The 4th Circuit Court of Appeals in May ruled on a new question: does participation in a modern insurrection or rebellion against the U.S. prevent someone from running for office?
The question came to court after a group of North Carolina voters filed a challenge against state representative Madison Cawthorn, who was running for Congress, arguing that he played an active role in encouraging the Jan. 6, 2021 attack on the U.S. Capitol. They argued his encouragement was an insurrection against the U.S. and under law enacted after the Civil War, he was disqualified from serving in Congress.
Suing the voters, Cawthorne argued that the 1872 Amnesty Act, which lifted most penalties on former Confederate soldiers, applied to future rebellions and insurrections. The 4th Circuit wasn’t convinced and wrote that the law “does not categorically exempt all future rebels and insurrectionists from the political disabilities that otherwise would be created by Section 3 of the [14th] Amendment.”

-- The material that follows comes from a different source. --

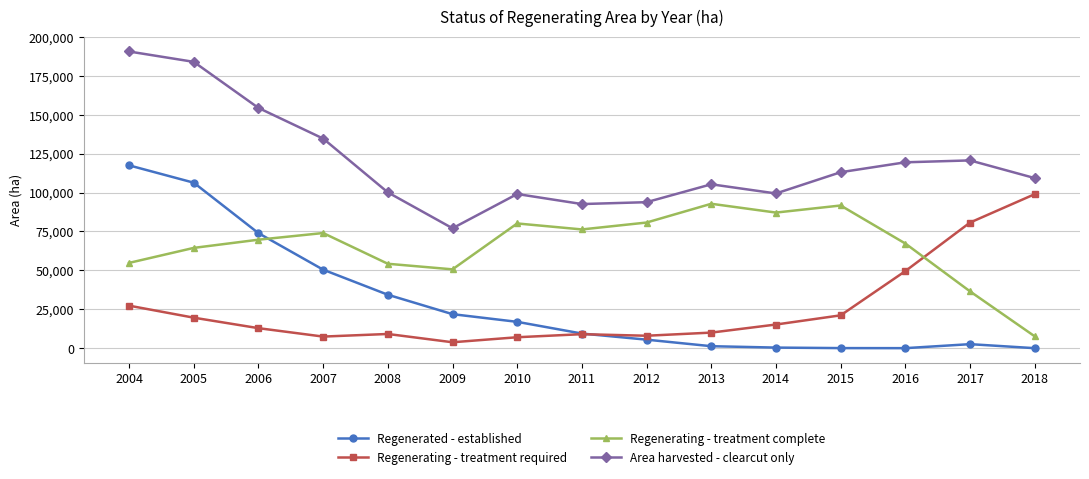

What is the sum of the Regenerating - treatment complete values at 2013 and 2010?

172915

Answering another novel question, the 9th Circuit Court of Appeals found federal copyright protections apply to products with certain types of THC. The case came up after a California e-cigarette brand accused a competitor of making a replica of its product which was trademarked. The e-cigarette included delta-8 THC, which is derived from cannabis and can have intoxicating effects similar to those created by the main psychoactive component of marijuana, delta-9 THC. The competitor argued that the delta-8 THC is illegal under federal law, and therefore federal trademark protections couldn’t apply to the product.
The 9th Circuit disagreed and looked at 2018’s Farm Act which removed hemp, or cannabis with low levels of delta-9 THC, from the Controlled Substances Act’s definition of marijuana. While delta-8 THC can have psychoactive effects, the 9th Circuit ruled Congress in 2018 removed it from the CSA. “The record on appeal convinces us that AK Futures’ delta-8 THC products are lawful under the plain text of the Farm Act and may receive trademark protection,” the court wrote.
Climate Issues
As the effects of climate change become more pronounced, two circuit courts answered questions about where lawsuits over its impacts of it belong. The U.S. Supreme Court’s 2021 decision in BP v. Baltimore clarified the jurisdiction of various climate change lawsuits and the court remanded a handful of cases back to federal circuits to consider proper jurisdiction.
The 9th Circuit Court of Appeals in April ruled that a lawsuit filed by several California cities belonged in state courts, not federal courts.
A series of lawsuits in 2017 named a long list of gas and energy companies and claimed that their activities had contributed to climate change, resulting in damages like loss of beach shores, public health impacts and more. While the energy companies argued the claims should be in federal courts, the 9th Circuit disagreed, finding that the “novel and sweeping causes of action” raised by the plaintiffs didn’t override its deep-rooted rule to protect the jurisdiction of state courts.
Similarly, the 10th Circuit Court of Appeals in March decided a lawsuit by Boulder against Suncor Energy and Exxon Mobil shouldn’t be heard in federal courts. The energy companies didn’t assert sufficient claims to establish federal jurisdiction over the state-law claims, according to the court.